Les chiffres ne cessent de gonfler et atteignent l’impensable : la répression contre les manifestants a tourné au massacre. Peut-être plus de 50 000 morts. La rapporteuse spéciale de l’ONU pour l’Iran, Mai Sato parle de « dizaines de milliers de morts » tout comme l’ONG Iran Human Rights, basée en Norvège. Des personnels soignants confirment la mort de 33.130 personnes et précisent que ces chiffres sont sans doute inférieurs à la réalité, car ils ne prennent en compte ni les données issues des morgues et des cimetières, ni le grand nombre de personnes blessées n’ayant pas osé aller à l’hôpital par peur des représailles. D’autres témoignages racontent que des blessés ont été empoisonnés à l’hôpital et sont morts de retour chez eux.

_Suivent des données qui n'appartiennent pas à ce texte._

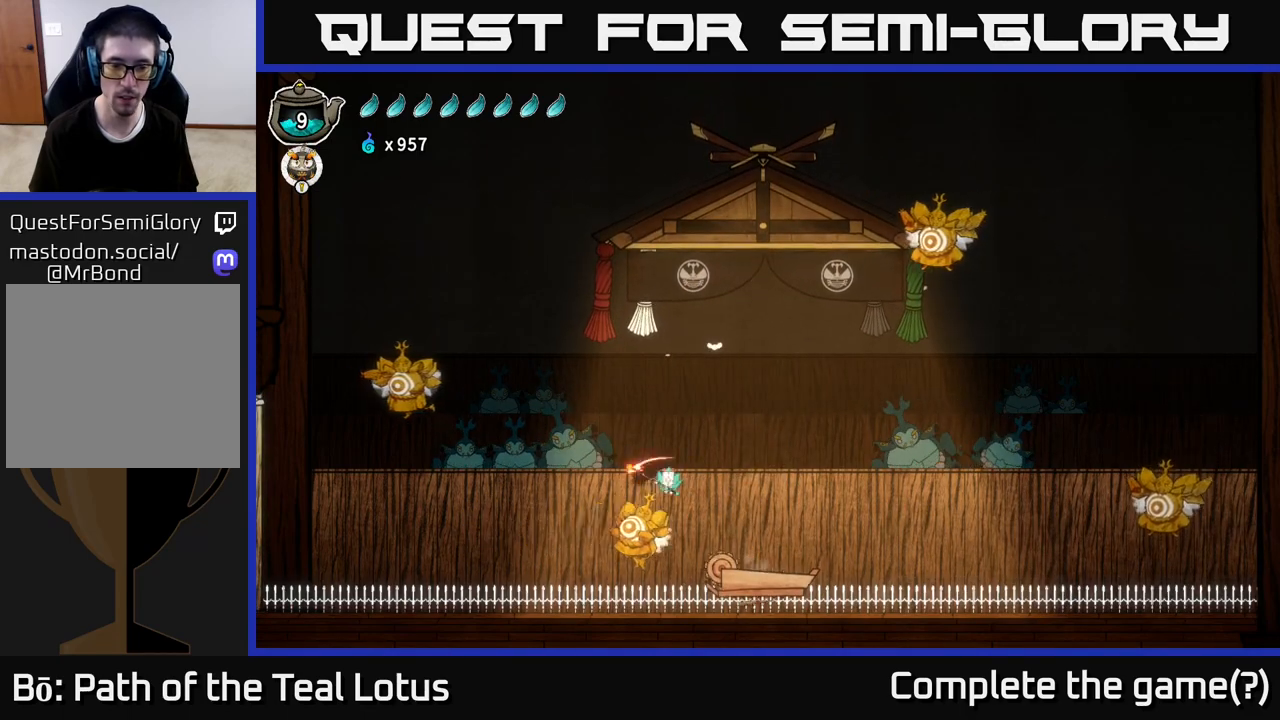
{"buttons": ["A"], "left_stick": "right", "right_stick": "center", "events": [[83, "left_stick", "down-right"], [200, "left_stick", "right"], [267, "X", "up"], [333, "A", "down"]]}
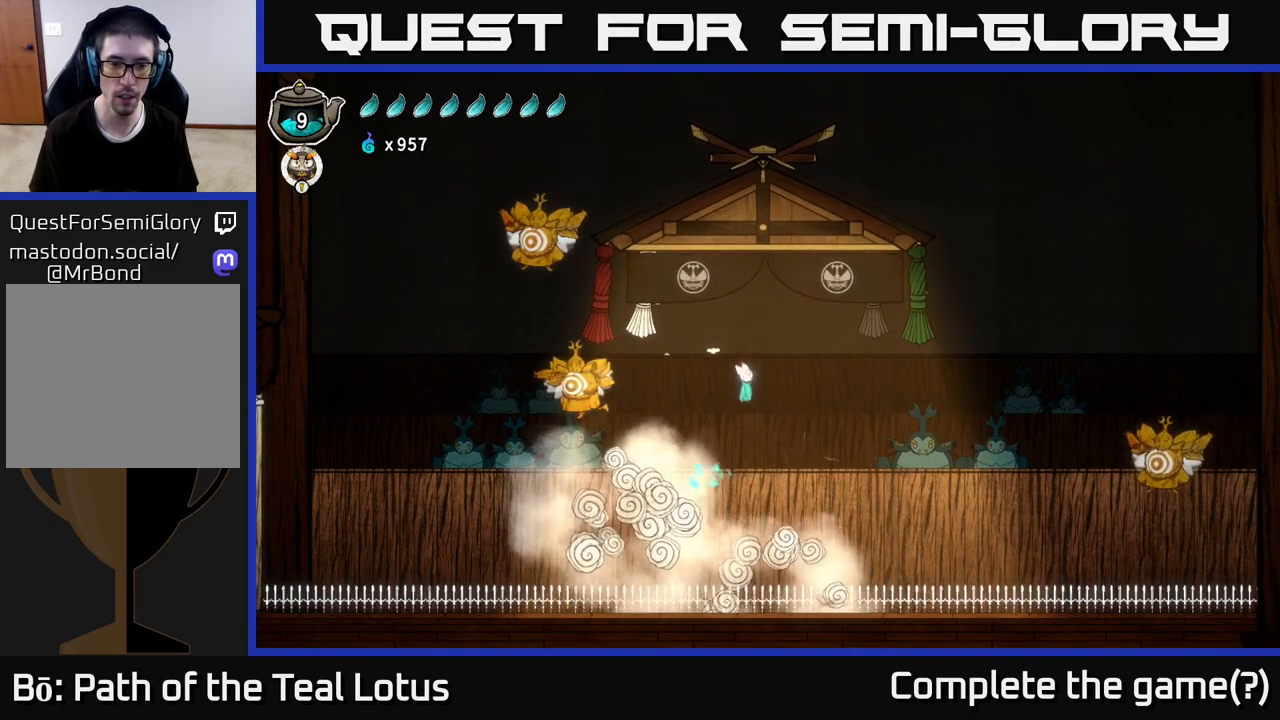
{"buttons": ["X"], "left_stick": "down", "right_stick": "center", "events": [[17, "left_stick", "center"], [200, "left_stick", "down"], [283, "A", "up"], [283, "X", "down"]]}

Une véritable « tuerie de masse » commises dès les premiers jours des manifestations.

Que va faire Donald Trump qui se réjouit de la présence d’une « grande armada » américaine capable de faire mal à l’Iran ? Alors que les Iraniens exprimaient dans les rues leur colère, ils les avaient exhortés à continuer, à prendre le contrôle des institutions en les assurant que « l’aide était en route ». Puis il avait fait marche arrière, affirmant que les gardiens de la révolution ne tuaient plus et qu’il avait empêché 817 pendaisons. Un recul qui serait dû aux pressions exercées par les puissances régionales, Arabie Saoudite , Emirats, Oman et aussi Israël qui disait ne pas être prêt. La crainte d’une déstabilisation régionale.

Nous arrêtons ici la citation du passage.